EXTRAIT À LIRE ▸
--------

[TRIBUNE] Par Ousseynou Nar Gueye | L’AGENCE AFRICAINE DE NOTATION FINANCIERE VOULUE PAR MACKY, ALORS PRÉSIDENT DE L’UA : À QUAND ? 

 

C’était la grande cause du Salltennat d’un an de Macky à la tête de l’Union Africaine, son mandat entre le 5 février 2022 et le 18 février 2023 : favoriser , impulser et, pourquoi pas, inaugurer la création d’une agence africaine de notation financière. Cela ne s’est pas fait à son époque, ni même avant la fin de son magistère à la tête du Sénégal. Qu’en est-il d’eux ans et demi après ?
On ne peut pas dire que le successeur immédiat de Macky a la tête de l’UA, le Comorien Azali Assoumani, se soit mis martel en tête pour cette question de notation financière africaine sur les dettes souveraines de nos pays tropicaux.
Toutefois, en juin dernier, il a été annoncé que L’African Credit Rating Agency (AfCRA), un nouvel organisme privé de notation de crédit, devrait commencer ses activités en septembre 2025.
Ce projet d’agence est soutenu par des acteurs du secteur privé de toute l’Afrique, et non par des gouvernements, afin de garantir son indépendance et sa crédibilité.
Déjà un retard à l’allumage ? 
Le lancement en était initialement prévu pour juin 2025 lors d’un sommet du Mécanisme africain d’évaluation par les pairs (MAEP) mis en place par le NEPAD, mais des retards ont repoussé le calendrier.
L’African Credit Rating Agency (AfCRA) ambitionne de « fournir des évaluations de crédit axées sur l’Afrique pour les États souverains, les institutions financières et les entreprises ».
L’AfCRA dit vouloir se spécialiser « dans la notation de la dette en monnaie locale et adaptera ses méthodologies aux économies africaines en utilisant des données régionales et des indicateurs socio-économiques. Sa première notation souveraine est attendue entre fin 2025 et début 2026.
Misheck Mutize, expert en notation de crédit au MAEP du NEPAD, a confirmé que des consultations étaient en cours pour nommer le premier directeur général de l’agence.
Mais pourquoi et pour qui donc une agence de notation « africaine’ ? N’en existe-il pas déjà avec Bloomfield de Stanislas Zézé et Global Credit Rating en Afrique du Sud ? GCR qui a acheté, rappelons- le , WARA, l’agence de notation lancée par le Sénégalais feu Seydina Tandian.

--------

DONNÉES ▸
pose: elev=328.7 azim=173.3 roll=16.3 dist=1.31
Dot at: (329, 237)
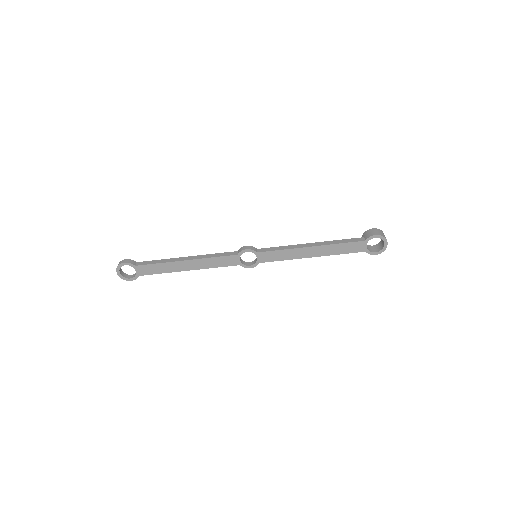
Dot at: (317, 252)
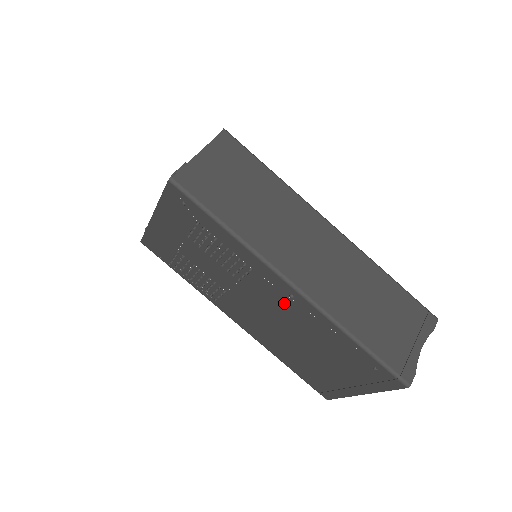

--------

EXERCICES ▸
1: Pouvez-vous mettre à jour la tribune sur la notation financière africaine en recopiant tout depuis « Déjà un retard » jusqu'à « et début 2026. », avec « ACRA » à la place de « AfCRA » ?
2: D'après la tribune sur la notation financière africaine, les affirmations suivantes sont-elles exactes ? (a) L'AfCRA est soutenue par des gouvernements africains. (b) Le lancement de l'AfCRA était d'abord prévu pour juin 2025. (c) La première notation souveraine de l'AfCRA est attendue en 2027. Répondez par oui ou par non, en citant les mots décisifs.
3: Pouvez-vous poursuivre la tribune sur la notation financière africaine à partir de l'endroit où elle s'arrête ?
On peut se passer des lignes qui précèdent.

RÉSULTATS PAR EXERCICE ▸
1:
Déjà un retard à l’allumage ? 
Le lancement en était initialement prévu pour juin 2025 lors d’un sommet du Mécanisme africain d’évaluation par les pairs (MAEP) mis en place par le NEPAD, mais des retards ont repoussé le calendrier.
L’African Credit Rating Agency (ACRA) ambitionne de « fournir des évaluations de crédit axées sur l’Afrique pour les États souverains, les institutions financières et les entreprises ».
L’ACRA dit vouloir se spécialiser « dans la notation de la dette en monnaie locale et adaptera ses méthodologies aux économies africaines en utilisant des données régionales et des indicateurs socio-économiques. Sa première notation souveraine est attendue entre fin 2025 et début 2026.

2:
(a) Non : « soutenu par des acteurs du secteur privé de toute l’Afrique, et non par des gouvernements ».
(b) Oui : « Le lancement en était initialement prévu pour juin 2025 ».
(c) Non : « Sa première notation souveraine est attendue entre fin 2025 et début 2026. »

3:
Au niveau des entités publiques africaines, comme a l’ADEPME du Sénégal (Agence de Développement et d’Encadrement des PME), sous son précédent Directeur Général Idrissa Diabira, a prospéré un mécanisme de notation et de profilage des PME appelle ‘e-rating », mécanisme auquel fait entièrement confiance une banque partenaire comme Ecobank, pour financer les PME qui sont fléchées vers elle par l’ADEPME, estimant que l’évaluation du risque effectuée par e-rating de l’ADEPME est suffisamment sérieuse pour être prise en compte, en toute confiance.
Alors donc, pourquoi ce projet d’agence de notation africaine (supposément publique au départ) est -elle une si forte exigence des gouvernements africains, porte a l’époque de sa présidence de l’UA par Son Excédence Macky Sall ? Il est vrai que le Président sénégalais d’alors trouvait injuste que quand il y a des émeutes pendant deux mois en France, Standard and Poor’s , Fitch et Moody’s ne pipent mot, mais des qu’il y a les mêmes émeutes pendant une semaine dans une capitale africaine subsaharienne, les mêmes agences de notation dégradent fissa la note souveraine du pays concerné. Ce qui renchérit d’autant es cout auxquels empruntent ces pays africains, entraînant une déperdition de plusieurs centaines de milliards dans leurs Trésors Publics respectifs .
Car en fait, le maitre mot est …la confiance. La confiance : le mot est lâché. La confiance ne se décrète pas, elle se construit.
La confiance se gagne goutte par goutte et se perd en litres. 
C’est bien pour cela, et on le comprend aisément, qu’en début mai dernier, le Directeur de publication de l’hebdomadaire Financial Afrik, le Mauritanien de Dakar Adama Wade, qualifie cette affaire d’agence de notation africaine de « fausse bonne idée ».
Mais citons plutôt longuement Adama Wade ici :
« Rappelons un principe de base : une notation n’a d’effet que si les créanciers s’en servent. Et ces créanciers, dans le cas de l’Afrique, sont encore largement extérieurs. Ce sont les marchés internationaux, les investisseurs institutionnels, les détenteurs d’eurobonds, les banques multilatérales. Une agence, aussi africaine soit-elle, ne sera utile que si elle parle un langage compris et respecté par ces acteurs.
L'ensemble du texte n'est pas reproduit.